Publicado 18/04/2026 10:12

Lula da Silva afirma que nenhum presidente tem o direito de “impor regras a outros países”

O presidente do Brasil, Luiz Inácio Lula da Silva (ao centro), o presidente do Governo, Pedro Sánchez (à direita), e a primeira-dama do Brasil, Janja Lula da Silva (à esquerda), durante a IV Reunião em Defesa da Democracia, em 18 de abril de 2026, em Barc
Alberto Paredes - Europa Press

Defende o multilateralismo: a ONU é “um instrumento muito valioso, se funcionar bem”

L'HOSPITALET DE LLOBREGAT (BARCELONA), 18 (EUROPA PRESS)
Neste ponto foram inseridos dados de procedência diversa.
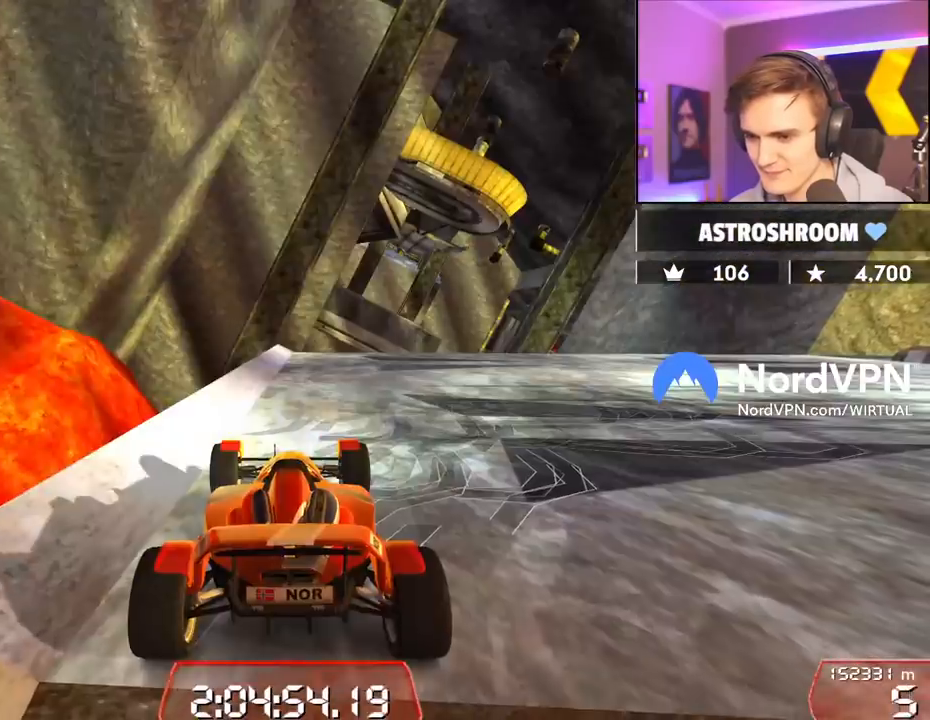
{"keys": ["up"], "events": [[234, "up", "up"], [367, "up", "down"]]}
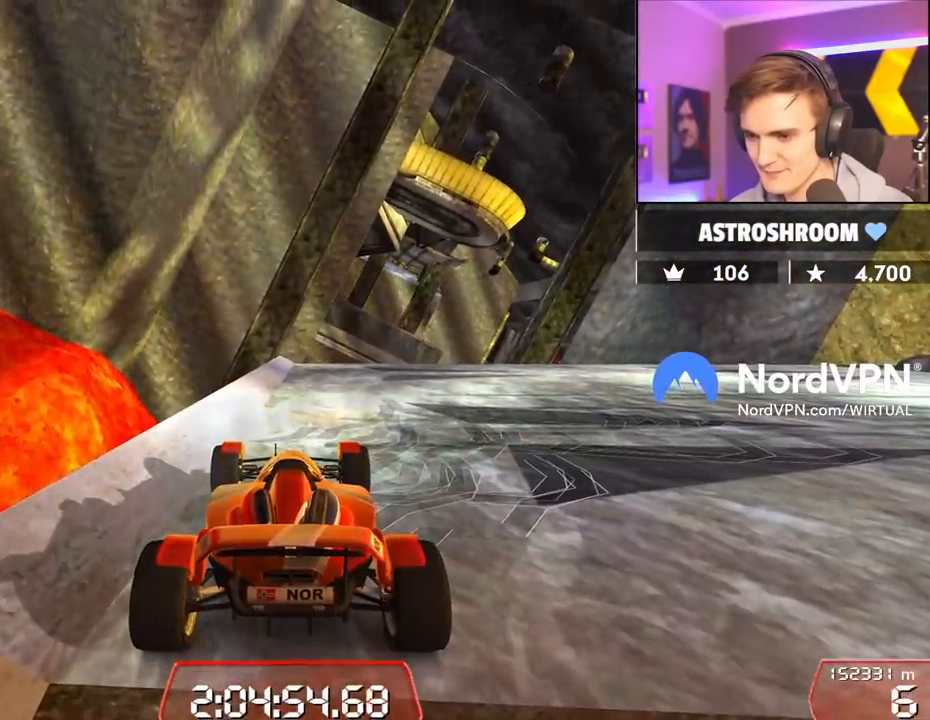
{"keys": [], "events": [[250, "up", "up"], [384, "right", "down"], [484, "right", "up"]]}
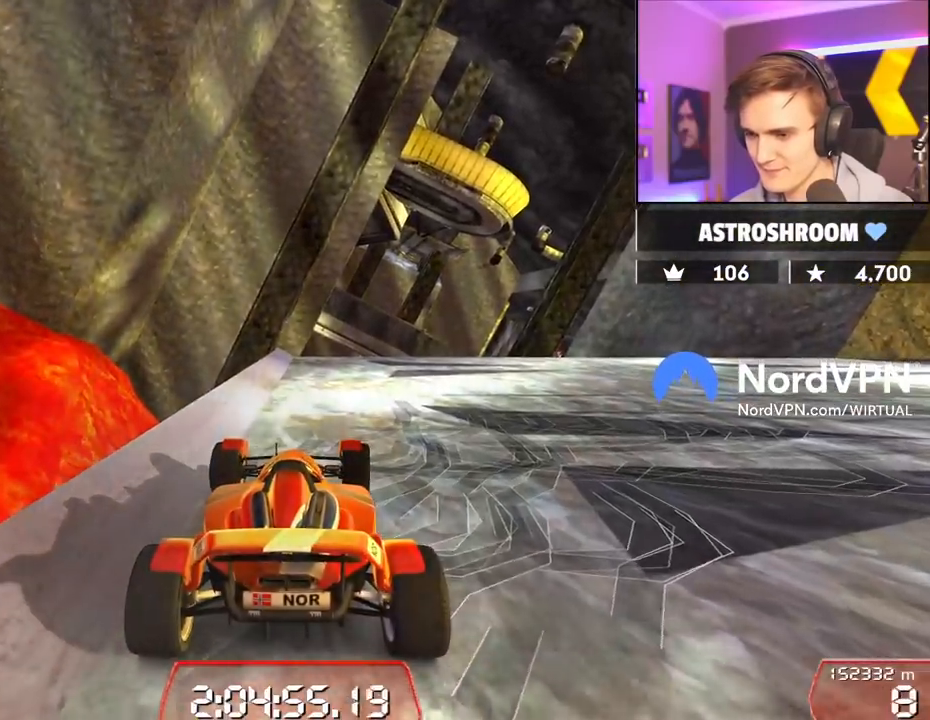
{"keys": ["right", "up"], "events": [[450, "up", "down"], [500, "right", "down"]]}
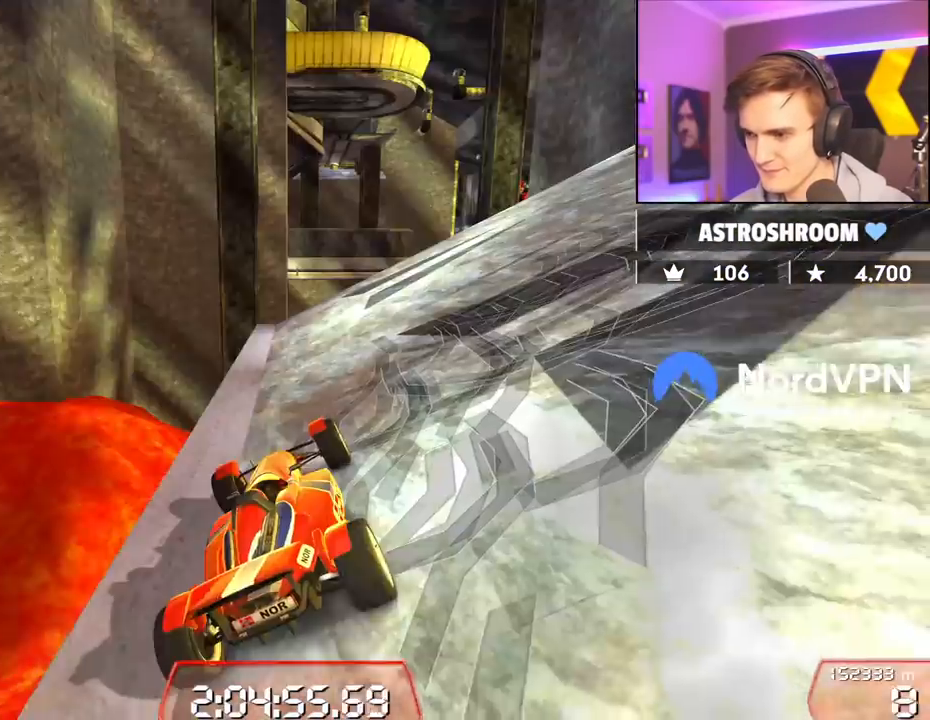
{"keys": ["up"], "events": [[134, "right", "up"], [284, "right", "down"], [417, "right", "up"]]}
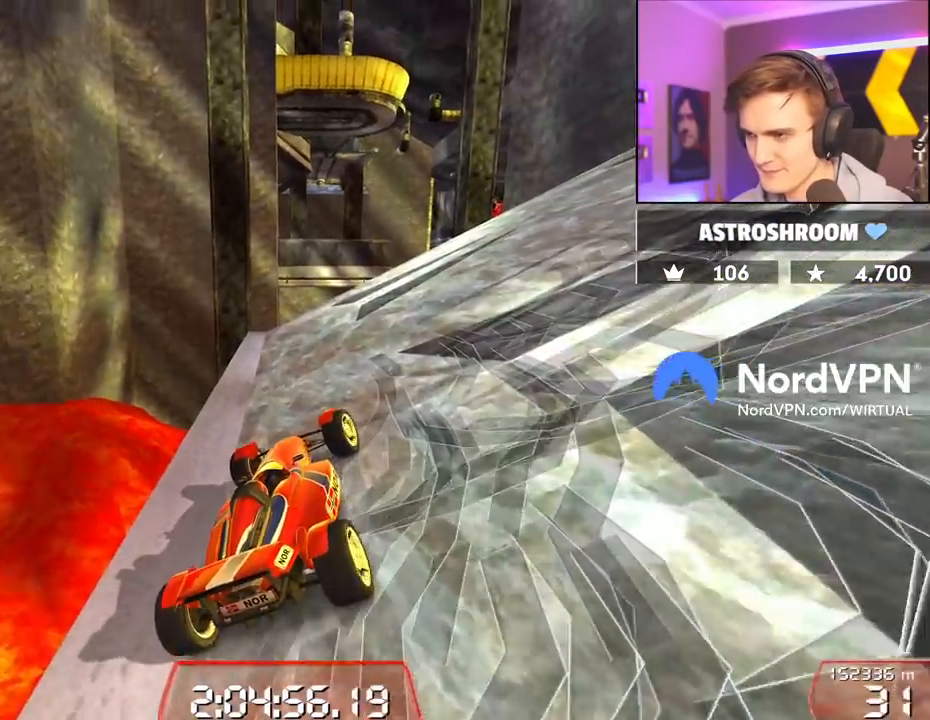
{"keys": ["up"], "events": [[17, "right", "down"], [200, "right", "up"], [300, "right", "down"], [484, "right", "up"]]}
O presidente do Brasil, Luiz Inácio Lula da Silva, afirmou que “nenhum presidente de nenhum país do mundo, por maior que seja, tem o direito de impor regras a outros países”.

Foi o que ele declarou neste sábado na IV Reunião em Defesa da Democracia, promovida pelo presidente do Governo, Pedro Sánchez, e ao lado de uma dezena de chefes de Estado e de Governo de esquerda de todo o mundo.
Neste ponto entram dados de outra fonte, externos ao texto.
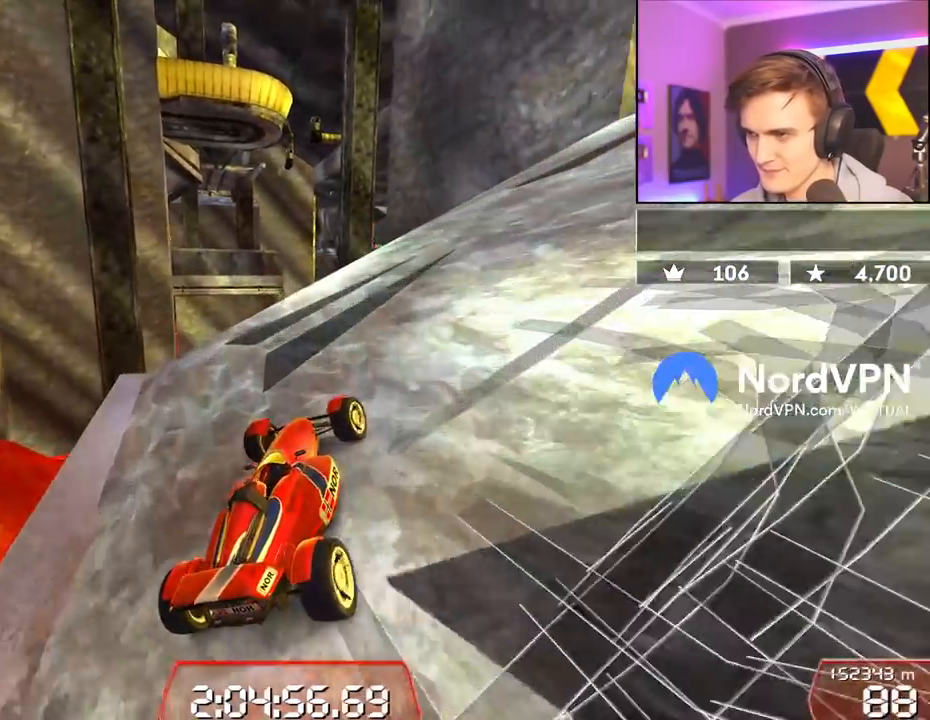
{"keys": ["right", "up"], "events": [[34, "right", "down"], [267, "right", "up"], [350, "right", "down"]]}
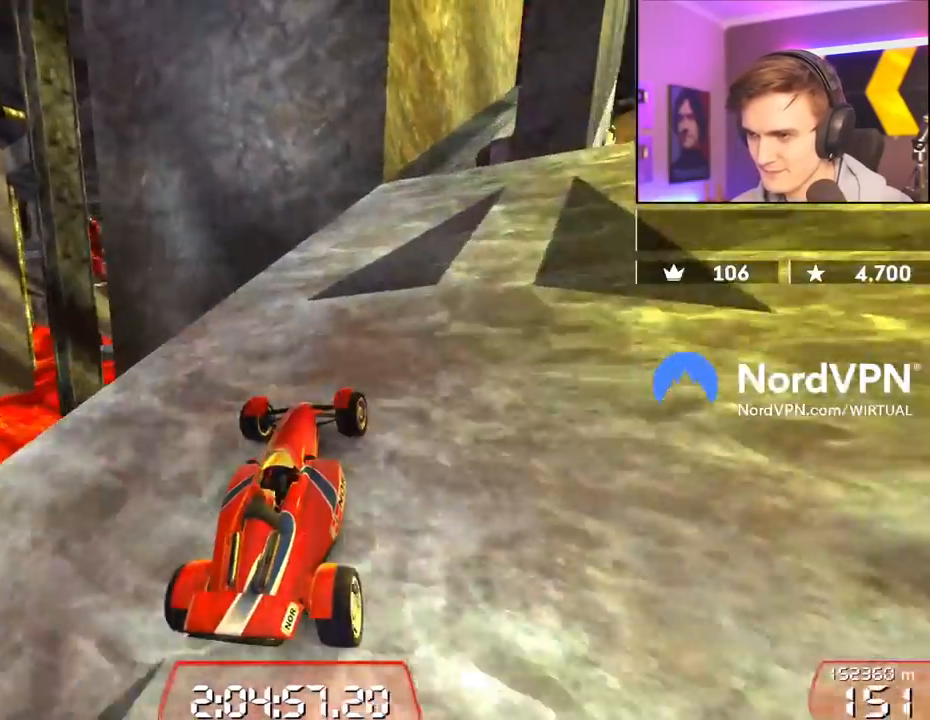
{"keys": ["right", "up"], "events": [[84, "right", "up"], [350, "right", "down"]]}
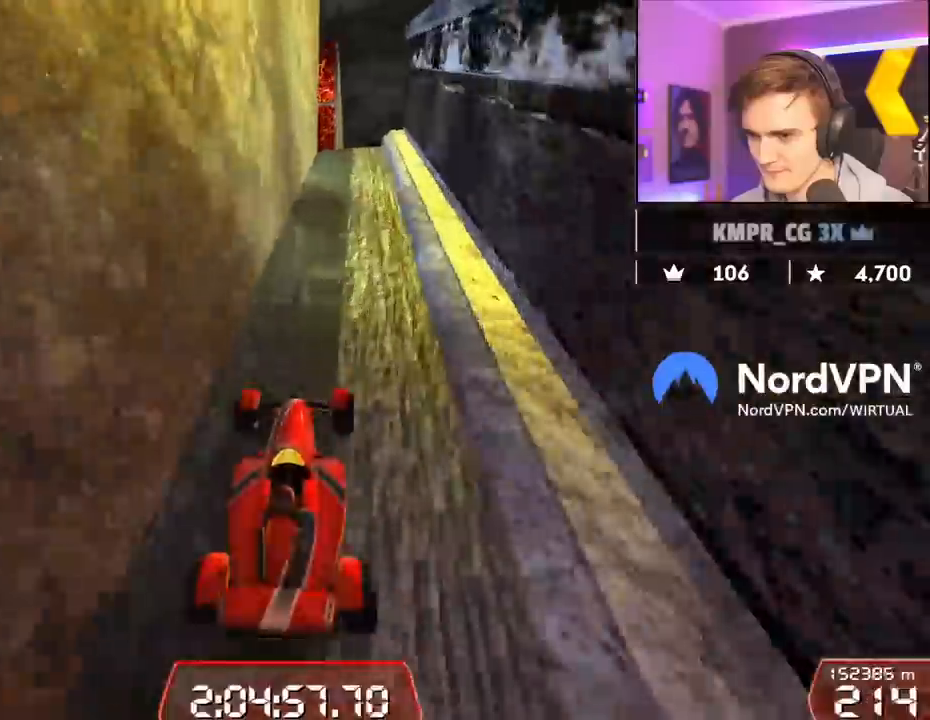
{"keys": ["up"], "events": [[17, "right", "up"], [200, "right", "down"], [434, "right", "up"]]}
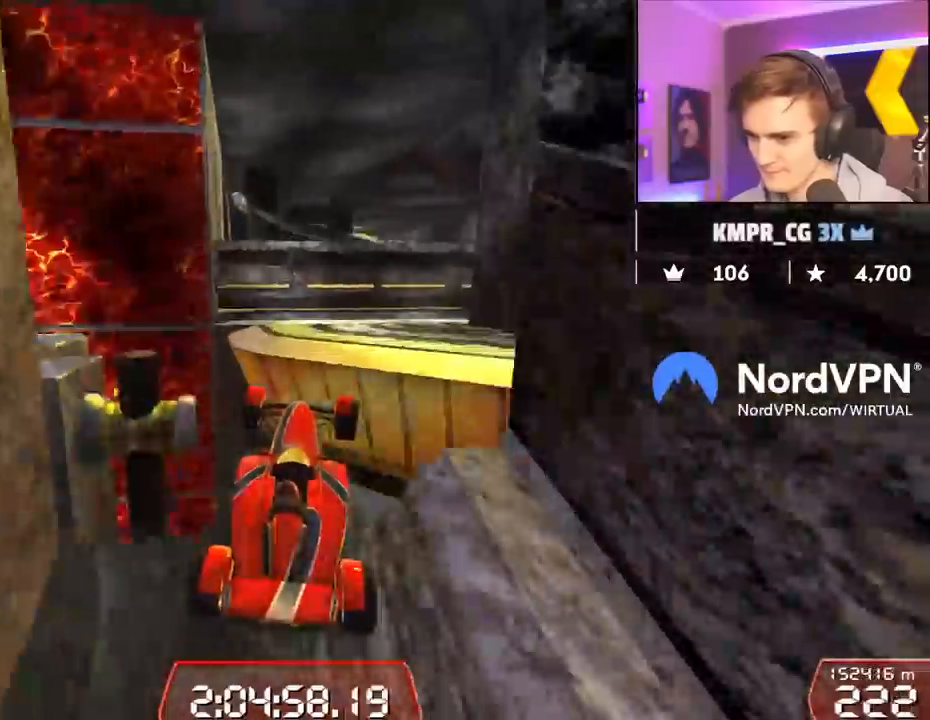
{"keys": ["up"], "events": [[34, "left", "down"], [217, "left", "up"]]}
Ele instou o Conselho de Segurança da ONU a se reunir para mudar o comportamento do presidente dos Estados Unidos, Donald Trump: “Os cinco membros do Conselho de Segurança da ONU devem se reunir para mudar seu comportamento”.

MUDAR O "COMPORTAMENTO" DE TRUMP

"Não podemos acordar todas as manhãs e ir dormir à noite sempre com o tuíte de um presidente da república ameaçando o mundo, declarando guerra", disse ele.

Ele também alertou para o perigo que representa a “falta de respeito” à ONU e à harmonia entre os países, e descreveu a ONU como um instrumento muito valioso se funcionar bem, após o que pediu que ela não permaneça em silêncio diante dos conflitos atuais e que sejam convocadas reuniões extraordinárias.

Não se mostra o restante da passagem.